■ Exercise prompt:
Count every line in the entries below that contains the word "Nystedt", and give only that number.

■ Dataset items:
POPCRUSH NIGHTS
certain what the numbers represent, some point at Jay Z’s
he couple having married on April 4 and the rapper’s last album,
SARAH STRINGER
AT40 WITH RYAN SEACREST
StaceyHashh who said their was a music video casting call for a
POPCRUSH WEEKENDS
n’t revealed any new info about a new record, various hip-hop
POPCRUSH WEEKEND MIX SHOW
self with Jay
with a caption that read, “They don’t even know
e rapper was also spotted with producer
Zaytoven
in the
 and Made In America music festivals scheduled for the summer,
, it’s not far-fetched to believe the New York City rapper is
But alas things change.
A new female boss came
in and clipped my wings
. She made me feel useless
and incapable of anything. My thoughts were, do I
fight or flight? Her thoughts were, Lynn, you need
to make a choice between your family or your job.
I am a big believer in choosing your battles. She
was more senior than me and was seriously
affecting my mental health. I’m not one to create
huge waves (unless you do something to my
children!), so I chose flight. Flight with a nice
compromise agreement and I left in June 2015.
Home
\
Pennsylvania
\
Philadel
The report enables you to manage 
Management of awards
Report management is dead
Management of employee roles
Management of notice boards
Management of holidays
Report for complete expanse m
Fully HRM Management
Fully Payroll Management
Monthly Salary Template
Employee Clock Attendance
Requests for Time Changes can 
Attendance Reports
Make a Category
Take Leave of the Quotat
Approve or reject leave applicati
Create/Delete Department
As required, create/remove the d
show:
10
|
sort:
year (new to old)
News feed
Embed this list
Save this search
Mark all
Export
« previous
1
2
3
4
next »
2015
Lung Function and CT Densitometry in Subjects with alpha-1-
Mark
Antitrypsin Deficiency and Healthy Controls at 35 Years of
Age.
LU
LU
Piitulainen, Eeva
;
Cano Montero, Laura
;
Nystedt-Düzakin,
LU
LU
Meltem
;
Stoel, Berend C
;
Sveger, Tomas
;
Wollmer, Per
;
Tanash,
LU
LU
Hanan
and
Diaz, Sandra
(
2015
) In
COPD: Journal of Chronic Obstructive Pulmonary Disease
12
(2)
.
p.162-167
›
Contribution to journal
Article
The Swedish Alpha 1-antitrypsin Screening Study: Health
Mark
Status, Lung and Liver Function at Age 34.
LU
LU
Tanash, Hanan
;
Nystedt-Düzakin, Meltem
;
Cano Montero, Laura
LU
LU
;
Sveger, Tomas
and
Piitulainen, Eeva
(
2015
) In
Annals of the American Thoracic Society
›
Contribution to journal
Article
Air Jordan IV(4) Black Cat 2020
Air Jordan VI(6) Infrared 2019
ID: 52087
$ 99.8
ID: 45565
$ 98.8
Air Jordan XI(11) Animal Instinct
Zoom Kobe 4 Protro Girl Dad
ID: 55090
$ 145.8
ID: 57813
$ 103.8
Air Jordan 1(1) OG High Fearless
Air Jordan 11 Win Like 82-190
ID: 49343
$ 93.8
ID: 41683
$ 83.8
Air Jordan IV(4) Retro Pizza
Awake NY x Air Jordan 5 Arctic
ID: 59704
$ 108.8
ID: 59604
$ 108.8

■ Reply to the exercise:
2